PROMPT:
Copy the text of every row below word for word, leaving out the pictures.

(Dataset rows)
----

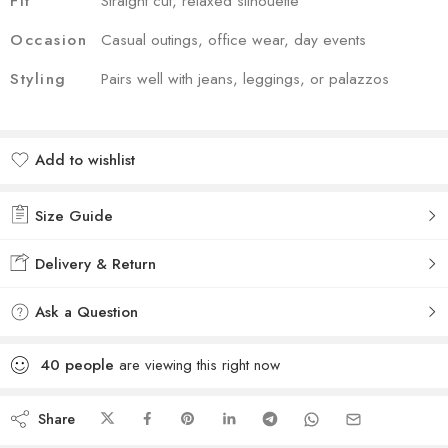
Fit
Straight cut, relaxed silhouette
Occasion
Casual outings, office wear, day events
Styling
Pairs well with jeans, leggings, or palazzos
Add to wishlist
Added to wishlist
Size Guide
Delivery & Return
Ask a Question
40
people
are viewing this right now
Share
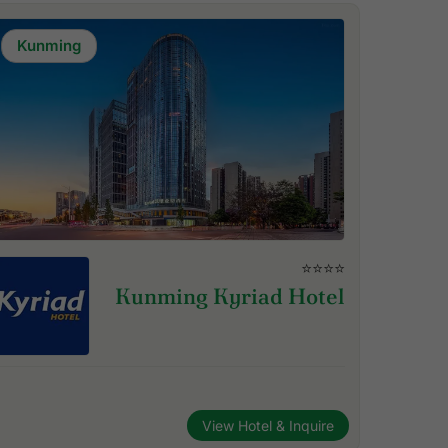
Kunming
⭐⭐⭐⭐
Kunming Kyriad Hotel
View Hotel & Inquire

----

PROBLEM SOLUTION:
Fit
Straight cut, relaxed silhouette
Occasion
Casual outings, office wear, day events
Styling
Pairs well with jeans, leggings, or palazzos
Add to wishlist
Added to wishlist
Size Guide
Delivery & Return
Ask a Question
40
people
are viewing this right now
Share
Kunming
⭐⭐⭐⭐
Kunming Kyriad Hotel
View Hotel & Inquire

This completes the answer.